==== Document passage ====

The state of Minnesota recently passed tax legislation affecting not only residents of Minnesota, but also non-residents of Minnesota owning Minnesota real estate or other tangible property in Minnesota.
There are currently 20 states that impose some sort of estate or inheritance tax at death. South Dakota has no estate or inheritance tax so normally South Dakota residents only need to worry about a possible federal estate tax and do not need to worry about a state death tax being imposed at death. However, each state is permitted to impose an estate tax on property that is located within their state. Accordingly, states with an estate tax, such as Minnesota, will impose their tax not only on Minnesota residents but on others, including South Dakota residents, who own property in the state of Minnesota at the time of their death.
The Minnesota estate tax is at a rate as high as 41% on the first $93,785 of taxable value. Thereafter, the tax is imposed at graduated rates from 6.4% to 16%. There are some exemptions to this Minnesota estate tax. The three most applicable exemptions are (i) if all of one’s assets, wherever located, are less than $1,000,000 in value, there is no Minnesota estate tax; (ii) assets passing to a spouse are exempt from Minnesota estate tax, and (iii) assets passing to a qualified charity are exempt from Minnesota estate tax. There are other exemptions that may apply in limited circumstances to Minnesota residents.
Minnesota Property Held in an Entity
In the past, one way South Dakota residents avoided Minnesota estate tax on their Minnesota real estate was to form an entity, such as a limited liability company (LLC), and have their Minnesota real estate transferred to the LLC. In this way the South Dakota resident owned a membership interest in an LLC rather than the Minnesota land. The LLC membership interest was considered personal property and remained outside the jurisdiction of the Minnesota estate tax.
Minnesota’s recent legislation is intended to impose the Minnesota estate tax on nonresidents who have Minnesota property held in an entity such as a LLC, partnership, or S-corporation. As of January 1, 2013, Minnesota will now ignore the LLC or other pass-through entity and will treat the South Dakota resident or other non-residents as if they directly owned the Minnesota real estate held by the entity. If a person owns 50% of an LLC, they will be treated as if they own 50% of the Minnesota real property held by the LLC and they may be subject to Minnesota estate tax.
This is not good news for South Dakota residents. If you formed an LLC for the specific reason of avoiding Minnesota estate tax, avoiding the Minnesota estate tax may no longer be possible. There could be challenges to this legislation along Constitutional grounds or otherwise, but any challenge of this nature will take some time.
Minnesota Gift Tax
The 2013 Minnesota legislation also included a 10% gift tax. Minnesota is only one of two states with a gift tax. This new legislation imposes a gift tax on all gifts of Minnesota real property or tangible personal property located in Minnesota made by a non-resident of Minnesota. As with the Minnesota estate tax, there are a number of exemptions to the gift tax. One exemption from the Minnesota gift tax allows gifts equal to or less then the federal annual exclusion to pass free of Minnesota gift tax. Currently, this exemption allowed a tax-free gift of up to $14,000 per person per year and each donor may give as many $14,000 gifts as they wish. The $14,000 is indexed for inflation and will likely increase in future years. Another exemption allows gifts of Minnesota property up to $1,000,000 to pass free of gift tax. If a person gifts more than $1,000,000, a gift tax of 10% will apply to the value of gifts over $1,000,000. Should a person die within three years of making a taxable gift, the assets given away will be brought into the decedent’s taxable estate for purposes of imposition of the Minnesota estate tax at possibly higher rates.

====

Task to complete:
In the article on Minnesota estate tax, what gift tax rate applies to the value of gifts of Minnesota property over $1,000,000?

==== Record excerpts ====

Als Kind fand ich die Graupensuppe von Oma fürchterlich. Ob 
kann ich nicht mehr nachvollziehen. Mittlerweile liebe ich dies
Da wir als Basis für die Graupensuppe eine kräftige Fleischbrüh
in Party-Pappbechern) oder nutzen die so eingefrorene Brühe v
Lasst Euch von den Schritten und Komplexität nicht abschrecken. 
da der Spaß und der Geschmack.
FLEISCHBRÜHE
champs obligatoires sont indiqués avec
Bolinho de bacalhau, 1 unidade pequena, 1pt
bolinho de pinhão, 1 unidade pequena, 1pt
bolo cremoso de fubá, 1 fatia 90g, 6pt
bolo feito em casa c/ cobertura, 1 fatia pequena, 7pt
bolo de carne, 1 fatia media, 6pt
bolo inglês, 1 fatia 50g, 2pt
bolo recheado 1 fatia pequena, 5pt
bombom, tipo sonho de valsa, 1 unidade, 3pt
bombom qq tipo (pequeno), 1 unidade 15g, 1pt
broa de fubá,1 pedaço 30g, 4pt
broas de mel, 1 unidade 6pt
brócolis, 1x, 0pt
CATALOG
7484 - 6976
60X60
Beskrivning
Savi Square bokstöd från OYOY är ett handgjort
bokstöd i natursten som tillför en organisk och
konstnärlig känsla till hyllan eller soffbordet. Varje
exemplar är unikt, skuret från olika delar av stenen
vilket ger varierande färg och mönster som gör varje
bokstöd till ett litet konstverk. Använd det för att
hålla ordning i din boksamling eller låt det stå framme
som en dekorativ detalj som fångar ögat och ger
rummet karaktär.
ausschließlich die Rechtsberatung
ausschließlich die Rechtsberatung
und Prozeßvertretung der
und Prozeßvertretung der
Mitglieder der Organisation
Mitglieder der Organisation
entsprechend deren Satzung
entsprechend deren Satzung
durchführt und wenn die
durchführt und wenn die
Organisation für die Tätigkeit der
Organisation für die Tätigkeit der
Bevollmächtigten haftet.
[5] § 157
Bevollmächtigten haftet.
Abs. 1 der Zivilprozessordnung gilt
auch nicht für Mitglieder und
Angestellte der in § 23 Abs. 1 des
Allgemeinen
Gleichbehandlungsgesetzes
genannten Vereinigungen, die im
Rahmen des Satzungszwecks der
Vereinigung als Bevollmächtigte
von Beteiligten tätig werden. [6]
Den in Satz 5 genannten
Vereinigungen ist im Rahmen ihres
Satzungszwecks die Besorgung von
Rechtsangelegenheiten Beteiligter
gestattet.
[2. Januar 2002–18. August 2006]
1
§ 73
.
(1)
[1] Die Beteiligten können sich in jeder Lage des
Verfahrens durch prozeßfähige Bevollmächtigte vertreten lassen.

====

Exercise solution:
10%